For people who use Medicare or have their insurance coverage through one of Minnesota’s Health Care Programs, the federal and state governments dictate what services and treatments are covered. Telehealth is no exception. Prior to the COVID-19 health emergency, both the federal Centers for Medicare & Medicaid Services (CMS) and Minnesota’s Department of Human Services had strict rules about how Council members could cover and pay for various telehealth services. Council members have been working closely with people in government to figure out what rules need to be relaxed so people can continue to meet with their doctors, therapists, and other health care providers and get the care they need. Some of the changes made include allowing people to use a variety of audio and visual systems; allowing different types of health care providers – like psychologists, social workers, dieticians, and midwives – to provide care to their patients; and making sure that these providers are paid for this work just like they would be if they saw a patient in their office.
What about self-insured plans?
Self-insured plans – those in which employers use their own funds to cover employees’ claims – can vary, but they generally have the option to cover services the same way as fully insured plans. The Federal CARES Act requires that all testing for COVID-19 and the related provider visit be covered by private insurance plans without cost-sharing (this includes a related provider visit done via telehealth). However, it does not mandate coverage of all telehealth services that are or are not related to COVID-19.
How are health plans letting hospitals, clinics and patients know that telehealth services for mental and behavioral health, as well as other services, are covered?
Council members are providing FAQ documents for health care providers and their members through their respective websites. If hospitals and clinics have additional questions, they are being encouraged to use a plan’s provider portal, or to reach out to the plan’s member services team to answer specific questions, as guidelines for telehealth are quickly changing.
Is there any concern that as telemedicine becomes more readily available and heavily utilized during the pandemic, the cost of mental and behavioral health services will go up?
Minnesota’s nonprofit health insurers care first and foremost about the health and safety of their members and provider partners. Therefore, they should not be concerned that costs for these vital services will rise. A recent MPR article reported that mental health providers are worried that rapid changes governing the way telehealth is delivered (for instance, phone calls versus video visits) could result in providers not being paid for their services. However, this is not the case.

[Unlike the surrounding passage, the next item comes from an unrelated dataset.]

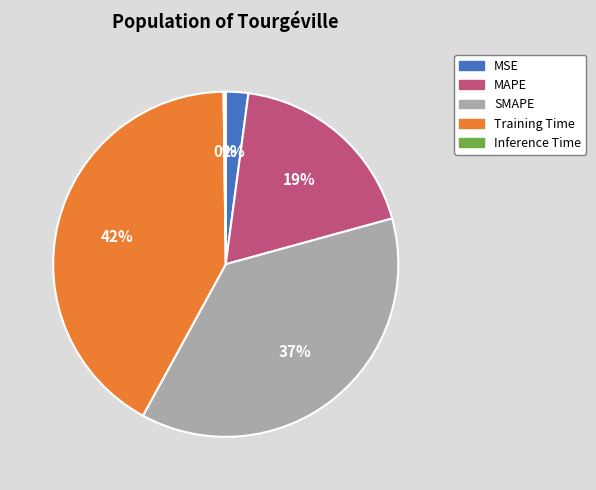

Is the sum of MSE and MAPE greater than half?

No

Minnesota’s nonprofit health plans want people to get the care they need no matter which form of delivery is used. As they do with all forms of care, health plans will always monitor the cost of care to limit fraud, waste and abuse. But they fully support the appropriate use of telehealth, especially during emergencies and times of health crisis. So far, we don’t foresee any significant issues on this front.
We recognize that the current situation has people concerned and fearful on many fronts. But those who worry that a telehealth appointment may not be covered by insurance (e.g., a virtual visit with a psychotherapist) can rest easy knowing that Minnesota’s nonprofit health plans are working to address any issues that might arise. We’ll continue to do everything we can to ease the stress and help Minnesotans stay as healthy as possible during this crisis, while also keeping all parties up to date on the latest changes and information.